▶ [WHAT IS BEING ASKED]: Print the entries in full, word for word, but not the pictures.

▶ [EXERCISE MATERIAL]:
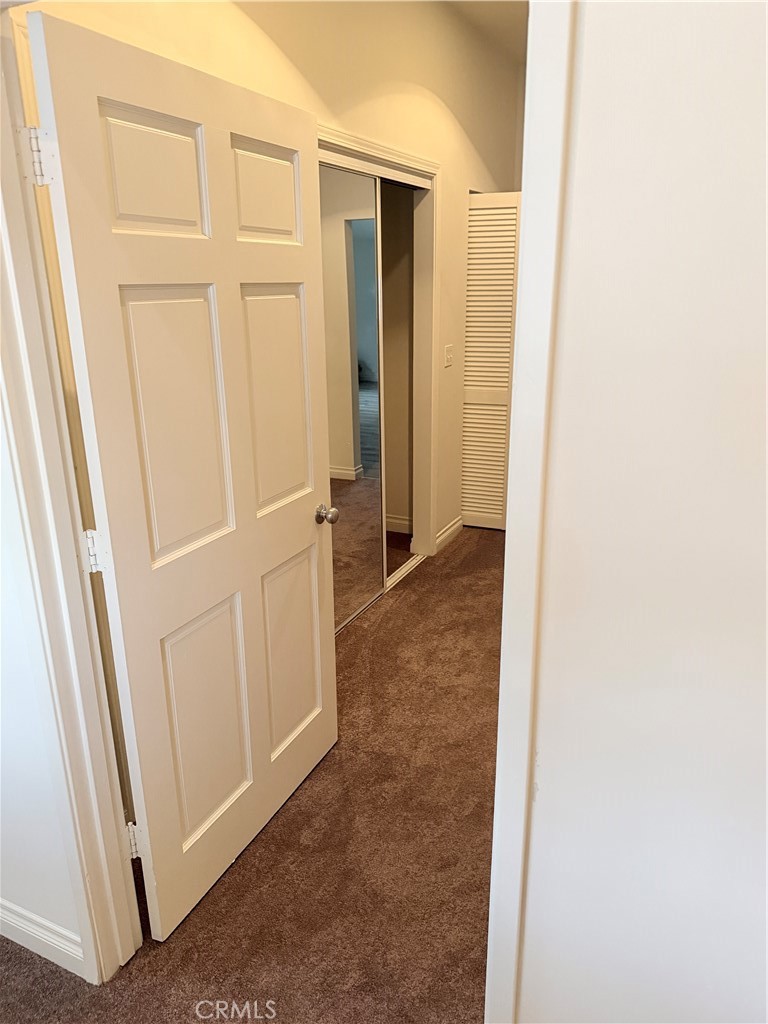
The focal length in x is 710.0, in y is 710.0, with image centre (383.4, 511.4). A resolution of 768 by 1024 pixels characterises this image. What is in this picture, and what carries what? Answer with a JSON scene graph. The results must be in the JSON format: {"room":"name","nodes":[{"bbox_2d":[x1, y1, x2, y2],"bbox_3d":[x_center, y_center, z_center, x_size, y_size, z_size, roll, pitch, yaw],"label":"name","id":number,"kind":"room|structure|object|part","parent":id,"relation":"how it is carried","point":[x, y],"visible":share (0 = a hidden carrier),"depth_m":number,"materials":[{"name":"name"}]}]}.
{"room":"hallway","nodes":[
{"label":"hallway","id":0,"kind":"room"},
{"bbox_2d":[0,406,85,974],"bbox_3d":[-1.160,-0.305,1.534,1.872,2.867,0.133,8,20,25],"label":"left wall","id":1,"kind":"structure","parent":0,"point":[1,728],"depth_m":1.60,"materials":[{"name":"white paint"}]},
{"bbox_2d":[0,898,83,977],"bbox_3d":[-1.104,1.024,1.874,1.206,0.107,0.016,8,20,25],"label":"baseboard","id":2,"kind":"structure","parent":1,"relation":"attached to","point":[20,923],"depth_m":1.75,"materials":[{"name":"white paint"}]},
{"bbox_2d":[0,0,139,986],"bbox_3d":[-0.548,0.116,1.326,0.896,2.162,0.208,8,20,25],"label":"door frame","id":3,"kind":"structure","parent":1,"relation":"attached to","point":[85,936],"depth_m":1.44,"materials":[{"name":"white paint"}]},
{"bbox_2d":[22,4,336,950],"bbox_3d":[-0.373,0.000,1.890,0.176,2.064,0.919,8,20,25],"label":"white door","id":4,"kind":"structure","parent":3,"relation":"attached to","point":[218,244],"depth_m":1.69,"materials":[{"name":"white paint"}]},
{"bbox_3d":[-0.507,-0.738,1.581,0.053,0.270,0.242,8,20,25],"label":"panel","id":5,"kind":"part","parent":4,"relation":"part of","materials":[{"name":"white paint"}]},
{"bbox_3d":[-0.492,-0.196,1.707,0.051,0.633,0.284,8,20,25],"label":"panel","id":6,"kind":"part","parent":4,"relation":"part of","materials":[{"name":"white paint"}]},
{"bbox_3d":[-0.488,0.582,1.954,0.051,0.617,0.274,8,20,25],"label":"panel","id":7,"kind":"part","parent":4,"relation":"part of","materials":[{"name":"paint"}]},
{"bbox_3d":[-0.323,-0.851,1.924,0.056,0.266,0.229,8,20,25],"label":"panel","id":8,"kind":"part","parent":4,"relation":"part of","materials":[{"name":"white paint"}]},
{"bbox_3d":[-0.316,-0.304,2.065,0.057,0.631,0.282,8,20,25],"label":"panel","id":9,"kind":"part","parent":4,"relation":"part of","materials":[{"name":"white paint"}]},
{"bbox_3d":[-0.299,0.458,2.314,0.054,0.611,0.281,8,20,25],"label":"panel","id":10,"kind":"part","parent":4,"relation":"part of","materials":[{"name":"white paint"}]},
{"bbox_3d":[-0.199,0.008,2.357,0.079,0.062,0.066,8,20,25],"label":"doorknob","id":11,"kind":"part","parent":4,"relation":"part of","materials":[{"name":"silver metal"}]},
{"bbox_2d":[0,528,501,1023],"bbox_3d":[0.231,0.912,2.447,4.279,0.098,6.118,8,20,25],"label":"carpet floor","id":12,"kind":"structure","parent":0,"point":[397,605],"depth_m":2.02,"materials":[{"name":"brown carpet"}]},
{"bbox_2d":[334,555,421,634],"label":"closet door track","id":13,"kind":"object","parent":12,"relation":"on","point":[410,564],"visible":0.29,"depth_m":3.88,"materials":[{"name":"metal"}]},
{"bbox_2d":[25,0,524,547],"bbox_3d":[-0.107,-0.937,3.260,0.141,2.976,3.810,8,20,25],"label":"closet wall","id":14,"kind":"structure","parent":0,"point":[412,80],"depth_m":3.11,"materials":[{"name":"beige paint"}]},
{"bbox_2d":[320,124,440,571],"bbox_3d":[-0.168,-0.567,3.544,0.339,2.215,1.367,8,20,25],"label":"closet door frame","id":15,"kind":"structure","parent":14,"relation":"attached to","point":[357,140],"depth_m":3.83,"materials":[{"name":"white paint"}]},
{"bbox_2d":[318,158,385,630],"bbox_3d":[-0.245,-0.394,3.187,0.046,2.016,0.865,8,20,25],"label":"mirrored closet door","id":16,"kind":"structure","parent":15,"relation":"in","point":[372,252],"depth_m":3.24,"materials":[{"name":"mirror"}]},
{"bbox_2d":[444,344,453,366],"bbox_3d":[0.383,-0.907,4.141,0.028,0.129,0.079,8,20,25],"label":"light switch","id":17,"kind":"object","parent":14,"relation":"attached to","point":[448,356],"visible":0.97,"depth_m":4.13,"materials":[{"name":"white plastic"}]},
{"bbox_2d":[435,515,463,552],"bbox_3d":[0.394,0.153,4.504,0.017,0.115,0.572,8,20,25],"label":"baseboard","id":18,"kind":"structure","parent":14,"relation":"attached to","point":[446,534],"depth_m":4.52,"materials":[{"name":"white paint"}]},
{"bbox_2d":[461,192,521,531],"bbox_3d":[0.748,-0.878,4.479,0.594,2.059,0.090,8,20,25],"label":"louvered door","id":19,"kind":"structure","parent":14,"relation":"in","point":[469,282],"depth_m":4.45,"materials":[{"name":"white paint"}]},
{"bbox_2d":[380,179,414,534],"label":"closet wall","id":20,"kind":"structure","parent":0,"point":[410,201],"depth_m":4.49,"materials":[{"name":"beige paint"}]},
{"bbox_2d":[385,514,412,533],"bbox_3d":[-0.168,0.074,4.759,0.976,0.104,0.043,8,20,25],"label":"closet baseboard","id":21,"kind":"structure","parent":20,"relation":"attached to","point":[399,521],"depth_m":4.71,"materials":[{"name":"white paint"}]},
{"bbox_2d":[445,0,529,64],"bbox_3d":[0.369,-2.234,2.457,3.431,0.119,4.463,8,20,25],"label":"ceiling","id":22,"kind":"structure","parent":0,"point":[517,5],"depth_m":3.77,"materials":[{"name":"white paint"}]},
{"bbox_2d":[505,0,767,1021],"bbox_3d":[0.831,-0.059,0.717,1.623,2.816,0.178,8,20,25],"label":"right wall","id":23,"kind":"structure","parent":0,"point":[541,816],"depth_m":0.94,"materials":[{"name":"white paint"}]},
{"bbox_2d":[484,0,579,1023],"bbox_3d":[0.249,0.201,1.111,0.161,2.039,0.355,8,20,25],"label":"door frame","id":24,"kind":"structure","parent":23,"relation":"attached to","point":[492,932],"depth_m":0.98,"materials":[{"name":"white paint"}]}
]}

▶ [WRITTEN SOLUTION]:
The focal length in x is 710.0, in y is 710.0, with image centre (383.4, 511.4). A resolution of 768 by 1024 pixels characterises this image. What is in this picture, and what carries what? Answer with a JSON scene graph. The results must be in the JSON format: {"room":"name","nodes":[{"bbox_2d":[x1, y1, x2, y2],"bbox_3d":[x_center, y_center, z_center, x_size, y_size, z_size, roll, pitch, yaw],"label":"name","id":number,"kind":"room|structure|object|part","parent":id,"relation":"how it is carried","point":[x, y],"visible":share (0 = a hidden carrier),"depth_m":number,"materials":[{"name":"name"}]}]}.
{"room":"hallway","nodes":[
{"label":"hallway","id":0,"kind":"room"},
{"bbox_2d":[0,406,85,974],"bbox_3d":[-1.160,-0.305,1.534,1.872,2.867,0.133,8,20,25],"label":"left wall","id":1,"kind":"structure","parent":0,"point":[1,728],"depth_m":1.60,"materials":[{"name":"white paint"}]},
{"bbox_2d":[0,898,83,977],"bbox_3d":[-1.104,1.024,1.874,1.206,0.107,0.016,8,20,25],"label":"baseboard","id":2,"kind":"structure","parent":1,"relation":"attached to","point":[20,923],"depth_m":1.75,"materials":[{"name":"white paint"}]},
{"bbox_2d":[0,0,139,986],"bbox_3d":[-0.548,0.116,1.326,0.896,2.162,0.208,8,20,25],"label":"door frame","id":3,"kind":"structure","parent":1,"relation":"attached to","point":[85,936],"depth_m":1.44,"materials":[{"name":"white paint"}]},
{"bbox_2d":[22,4,336,950],"bbox_3d":[-0.373,0.000,1.890,0.176,2.064,0.919,8,20,25],"label":"white door","id":4,"kind":"structure","parent":3,"relation":"attached to","point":[218,244],"depth_m":1.69,"materials":[{"name":"white paint"}]},
{"bbox_3d":[-0.507,-0.738,1.581,0.053,0.270,0.242,8,20,25],"label":"panel","id":5,"kind":"part","parent":4,"relation":"part of","materials":[{"name":"white paint"}]},
{"bbox_3d":[-0.492,-0.196,1.707,0.051,0.633,0.284,8,20,25],"label":"panel","id":6,"kind":"part","parent":4,"relation":"part of","materials":[{"name":"white paint"}]},
{"bbox_3d":[-0.488,0.582,1.954,0.051,0.617,0.274,8,20,25],"label":"panel","id":7,"kind":"part","parent":4,"relation":"part of","materials":[{"name":"paint"}]},
{"bbox_3d":[-0.323,-0.851,1.924,0.056,0.266,0.229,8,20,25],"label":"panel","id":8,"kind":"part","parent":4,"relation":"part of","materials":[{"name":"white paint"}]},
{"bbox_3d":[-0.316,-0.304,2.065,0.057,0.631,0.282,8,20,25],"label":"panel","id":9,"kind":"part","parent":4,"relation":"part of","materials":[{"name":"white paint"}]},
{"bbox_3d":[-0.299,0.458,2.314,0.054,0.611,0.281,8,20,25],"label":"panel","id":10,"kind":"part","parent":4,"relation":"part of","materials":[{"name":"white paint"}]},
{"bbox_3d":[-0.199,0.008,2.357,0.079,0.062,0.066,8,20,25],"label":"doorknob","id":11,"kind":"part","parent":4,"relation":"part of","materials":[{"name":"silver metal"}]},
{"bbox_2d":[0,528,501,1023],"bbox_3d":[0.231,0.912,2.447,4.279,0.098,6.118,8,20,25],"label":"carpet floor","id":12,"kind":"structure","parent":0,"point":[397,605],"depth_m":2.02,"materials":[{"name":"brown carpet"}]},
{"bbox_2d":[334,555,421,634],"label":"closet door track","id":13,"kind":"object","parent":12,"relation":"on","point":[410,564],"visible":0.29,"depth_m":3.88,"materials":[{"name":"metal"}]},
{"bbox_2d":[25,0,524,547],"bbox_3d":[-0.107,-0.937,3.260,0.141,2.976,3.810,8,20,25],"label":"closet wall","id":14,"kind":"structure","parent":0,"point":[412,80],"depth_m":3.11,"materials":[{"name":"beige paint"}]},
{"bbox_2d":[320,124,440,571],"bbox_3d":[-0.168,-0.567,3.544,0.339,2.215,1.367,8,20,25],"label":"closet door frame","id":15,"kind":"structure","parent":14,"relation":"attached to","point":[357,140],"depth_m":3.83,"materials":[{"name":"white paint"}]},
{"bbox_2d":[318,158,385,630],"bbox_3d":[-0.245,-0.394,3.187,0.046,2.016,0.865,8,20,25],"label":"mirrored closet door","id":16,"kind":"structure","parent":15,"relation":"in","point":[372,252],"depth_m":3.24,"materials":[{"name":"mirror"}]},
{"bbox_2d":[444,344,453,366],"bbox_3d":[0.383,-0.907,4.141,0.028,0.129,0.079,8,20,25],"label":"light switch","id":17,"kind":"object","parent":14,"relation":"attached to","point":[448,356],"visible":0.97,"depth_m":4.13,"materials":[{"name":"white plastic"}]},
{"bbox_2d":[435,515,463,552],"bbox_3d":[0.394,0.153,4.504,0.017,0.115,0.572,8,20,25],"label":"baseboard","id":18,"kind":"structure","parent":14,"relation":"attached to","point":[446,534],"depth_m":4.52,"materials":[{"name":"white paint"}]},
{"bbox_2d":[461,192,521,531],"bbox_3d":[0.748,-0.878,4.479,0.594,2.059,0.090,8,20,25],"label":"louvered door","id":19,"kind":"structure","parent":14,"relation":"in","point":[469,282],"depth_m":4.45,"materials":[{"name":"white paint"}]},
{"bbox_2d":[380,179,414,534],"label":"closet wall","id":20,"kind":"structure","parent":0,"point":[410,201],"depth_m":4.49,"materials":[{"name":"beige paint"}]},
{"bbox_2d":[385,514,412,533],"bbox_3d":[-0.168,0.074,4.759,0.976,0.104,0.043,8,20,25],"label":"closet baseboard","id":21,"kind":"structure","parent":20,"relation":"attached to","point":[399,521],"depth_m":4.71,"materials":[{"name":"white paint"}]},
{"bbox_2d":[445,0,529,64],"bbox_3d":[0.369,-2.234,2.457,3.431,0.119,4.463,8,20,25],"label":"ceiling","id":22,"kind":"structure","parent":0,"point":[517,5],"depth_m":3.77,"materials":[{"name":"white paint"}]},
{"bbox_2d":[505,0,767,1021],"bbox_3d":[0.831,-0.059,0.717,1.623,2.816,0.178,8,20,25],"label":"right wall","id":23,"kind":"structure","parent":0,"point":[541,816],"depth_m":0.94,"materials":[{"name":"white paint"}]},
{"bbox_2d":[484,0,579,1023],"bbox_3d":[0.249,0.201,1.111,0.161,2.039,0.355,8,20,25],"label":"door frame","id":24,"kind":"structure","parent":23,"relation":"attached to","point":[492,932],"depth_m":0.98,"materials":[{"name":"white paint"}]}
]}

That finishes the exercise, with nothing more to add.